Friday, June 28, 2013

Almond-Crusted Chicken

I found this crusting recipe in an issue of Cuisine at Home. It was intended for fish, but as I don't eat a lot of fish, I thought it'd be super on chicken as well. This is Mediterranean inspired and it was really a delicious pairing of chicken and spices. I ate the first one hot from the oven. The subsequent chicken breasts, I cut up into strips and put them in salads for lunch. Yum! It added the protein I was looking for but also gave my salad a punch of some serious flavor.

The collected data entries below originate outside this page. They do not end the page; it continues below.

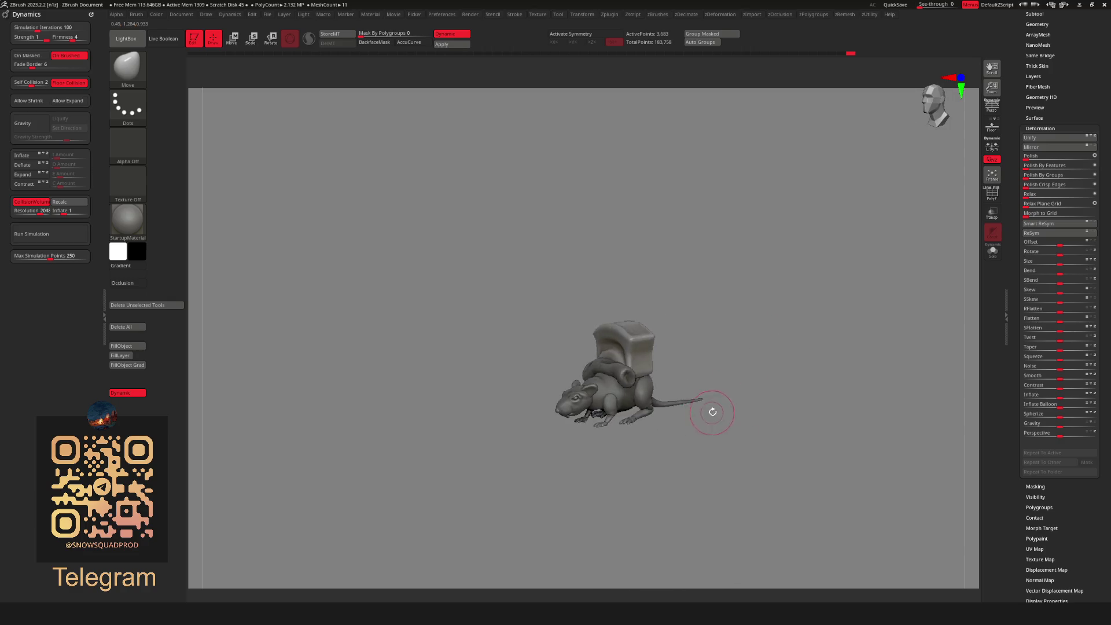
pyautogui.press('w')
pyautogui.moveTo(579, 233); pyautogui.dragTo(595, 230)
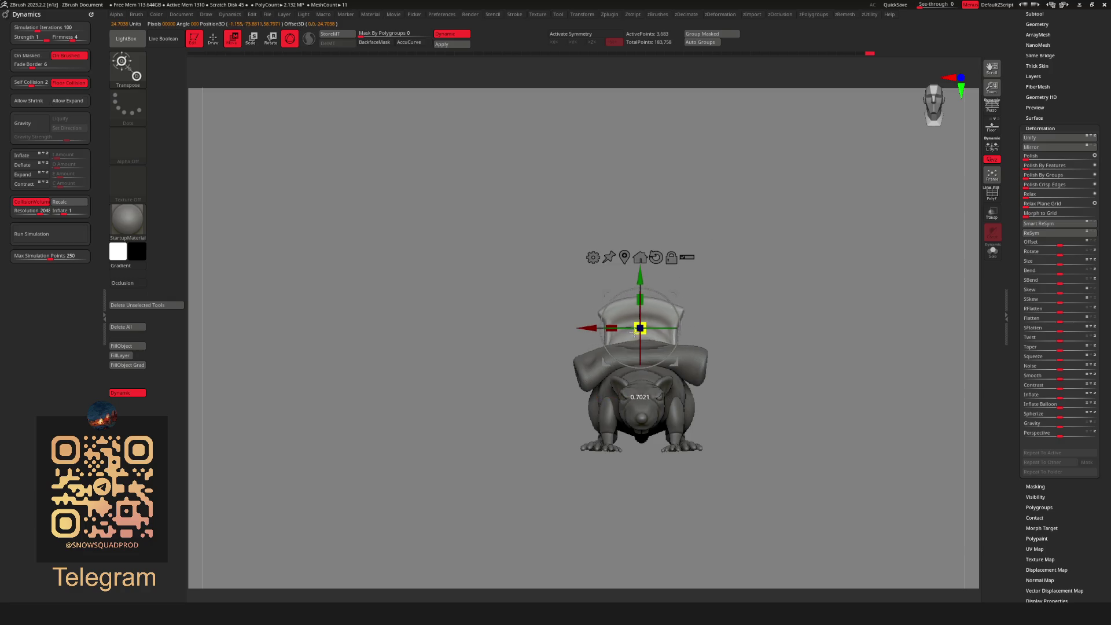
# Return to Draw mode, lower the Draw Size, and orbit to a straight front view of the rat.
pyautogui.moveTo(637, 331); pyautogui.dragTo(684, 298)
pyautogui.press('q')
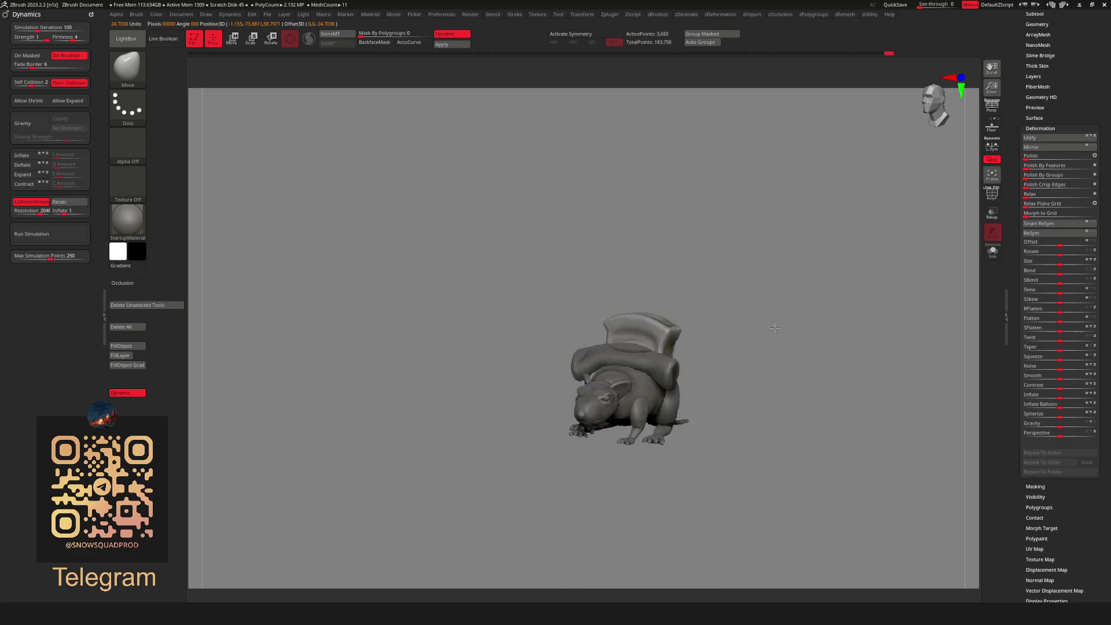
pyautogui.keyDown('alt'); pyautogui.moveTo(757, 327); pyautogui.dragTo(729, 333); pyautogui.keyUp('alt')
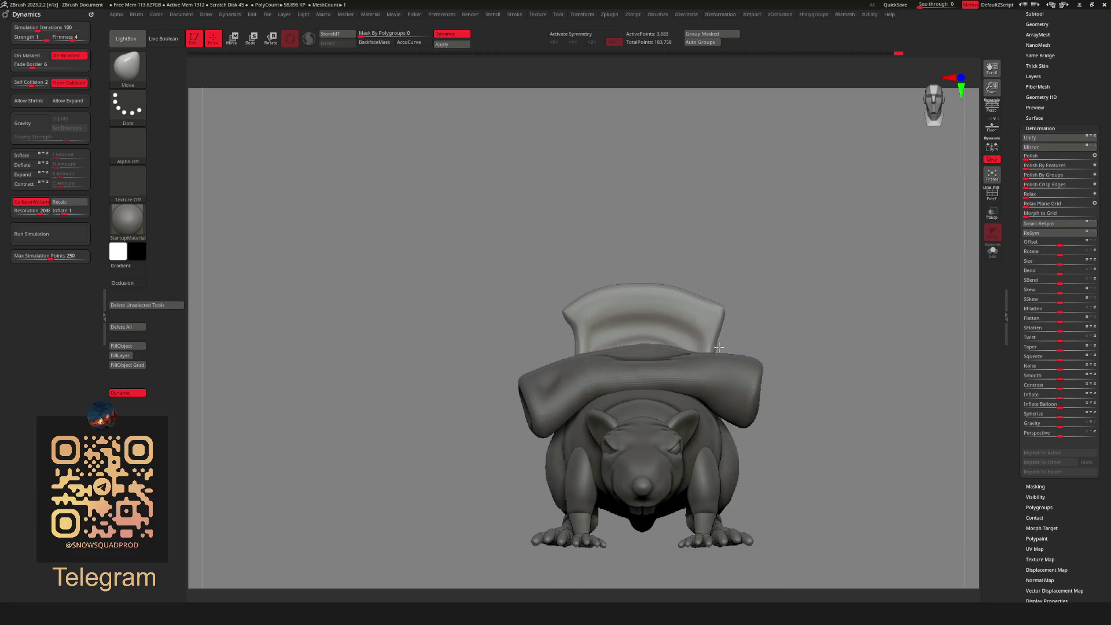
pyautogui.press('space')
pyautogui.moveTo(660, 342); pyautogui.dragTo(642, 342)
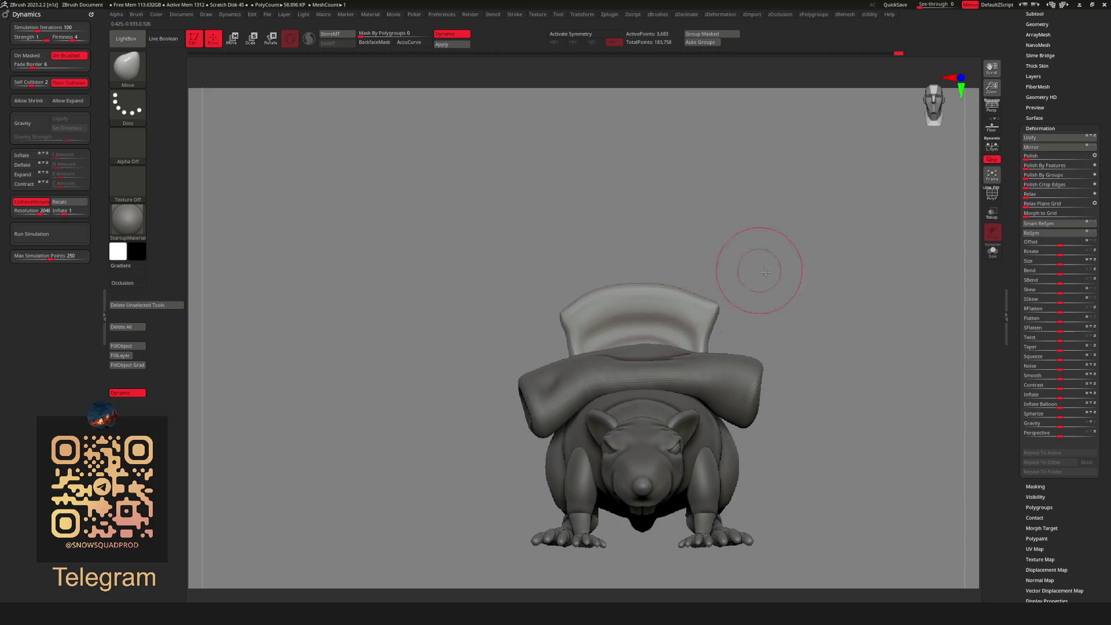
pyautogui.moveTo(765, 272); pyautogui.dragTo(647, 355)
pyautogui.moveTo(789, 310)
pyautogui.mouseDown()
pyautogui.moveTo(752, 324)
pyautogui.moveTo(727, 318)
pyautogui.mouseUp()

I used smoked paprika, as the recipe calls for, but you could use sweet paprika if you like that better. If you want to try this crusting on fish, the magazine recommends tilapia, halibut, catfish or any other white fish.

Almond-Crusted Chicken
Ingredients:

Pulse:
1/2 cup sliced almonds, toasted
1/4 cup panko bread crumbs
2 tbs chopped fresh parsley
1 tbs fresh thyme leaves
1 tbs olive oil
Salt and black pepper to taste

Combine:
1 tbs smoked paprika
1/2 tsp kosher salt
1/2 tsp. black pepper
4 chicken breasts (or fish fillets)
Olive oil

1. Preheat the oven to 400 degrees. Line a baking sheet with parchment paper; coat with nonstick spray.

2. Pulse almonds, panko, parsley, thyme and 1 tbs olive oil in a food processor until nuts are coarsely chopped. Season mixture with salt and pepper.

3. Combine paprika, 1/2 tsp. salt and 1/2 tsp. pepper. Place chicken on prepared baking sheet, sprinkle with paprika mixture, and brush with oil. Divide nut mixture among chicken breasts, pressing to adhere. Roast chicken until firm 20-25 minutes.